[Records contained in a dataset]
··········

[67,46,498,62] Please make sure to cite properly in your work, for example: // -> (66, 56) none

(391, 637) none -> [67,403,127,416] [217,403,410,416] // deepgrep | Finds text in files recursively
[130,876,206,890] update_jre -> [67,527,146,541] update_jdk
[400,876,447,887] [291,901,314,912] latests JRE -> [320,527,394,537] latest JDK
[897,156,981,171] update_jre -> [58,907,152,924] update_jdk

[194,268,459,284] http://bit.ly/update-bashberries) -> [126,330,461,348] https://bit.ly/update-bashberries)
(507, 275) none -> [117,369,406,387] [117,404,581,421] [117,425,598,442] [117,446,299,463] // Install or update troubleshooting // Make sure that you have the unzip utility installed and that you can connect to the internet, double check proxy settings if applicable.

··········

EXERCISE GOAL:
Where in the records above does the word "sure" appear? Copy each line that holds it.

ANSWER BOX:
[67,46,498,62] Please make sure to cite properly in your work, for example: // -> (66, 56) none
(507, 275) none -> [117,369,406,387] [117,404,581,421] [117,425,598,442] [117,446,299,463] // Install or update troubleshooting // Make sure that you have the unzip utility installed and that you can connect to the internet, double check proxy settings if applicable.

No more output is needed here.